Dunoon is a small village within the City of Lismore local government area in the Northern Rivers region of New South Wales, Australia. It is 17 km from the regional centre of Lismore and 6 km from the nearby village The Channon.

The traditional owners of this area are the Wiyabal people of the Bundjalung nation.

It is self-proclaimed as the Macadamia capital of Australia and has a macadamia processing plant on its outskirts.

The village's local newspaper is The Dunoon and District Gazette, with past copies available at the Richmond Tweed Regional Library and the Richmond River Historical Society.

== Origin of place name ==
It has been suggested that the origin of the place name of Dunoon is the Bundjalung language word 'Dirahny, which means jumping ant. It is, however, more likely that it is named for the village of the same name in Scotland especially as two as the early European settlers, Duncan and Archibald Currie were born there.

== History ==
The Dunoon area, is larger than what is now considered Dunoon, and one of its first developed sections Modanville was originally known as Dunoon. What is now known as Dunoon was first settled by Europeans by timber getters and then by pastoralists, mostly dairy farmers, in the 1880s (many of whom were a part of the Norco Co-operative).

The village itself took time to develop with it forming around the post office which was built there is 1904 and 15 allotment being created and then auctioned in 1905 and after this it continued to grow.

The first major change to industry in the area came in the 1970s when many of the dairy farms were converted into fruit and nut farms which, by the 1980s was dominated by Macadamia nuts. Many of the properties these farms started on had already been abandoned and were mostly taken over by those looking for a new way of life; outside of the cities. These nuts remain the primary industry of the region.

== Population ==
At the , Dunoon had a population of 372 people and, in the , the population was 824.

== Development ==

Dunoon is currently predominantly a unilinear development, but a major land release has expanded off the main ridge. Community concerns over the social impact on the town of a second development were allayed in February 2009 when developers withdrew their application to develop a new subdivision from Lismore City Council.

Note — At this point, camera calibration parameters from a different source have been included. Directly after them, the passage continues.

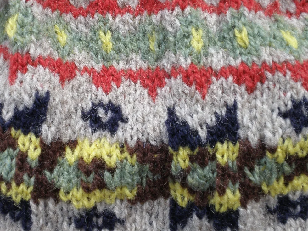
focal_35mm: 68
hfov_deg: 28.5
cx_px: 130
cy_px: 104
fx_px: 605
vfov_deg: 21.6
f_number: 4.3
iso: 64
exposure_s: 1/400
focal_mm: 9.1
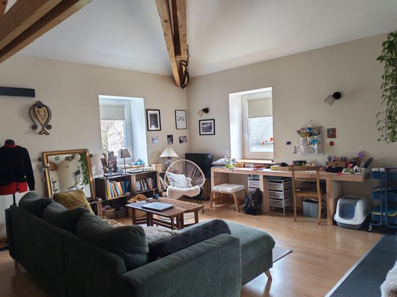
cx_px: 198
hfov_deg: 65.3
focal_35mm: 27
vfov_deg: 51.4
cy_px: 148
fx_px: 310
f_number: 1.9
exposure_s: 1/100
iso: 400
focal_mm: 6.12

Rous County Council, which is the authority responsible for the water supply for most of the Ballina, Byron, Lismore and Richmond Valley council areas, published its draft water strategy in June 2020, which includes a 50 GL dam at Dunoon. The council has been aware of Indigenous concerns since the matter was first considered in the 1990s, and was committed to working with local communities to mitigate concerns. An impact assessment of the site had identified various artefacts and burial sites in the area.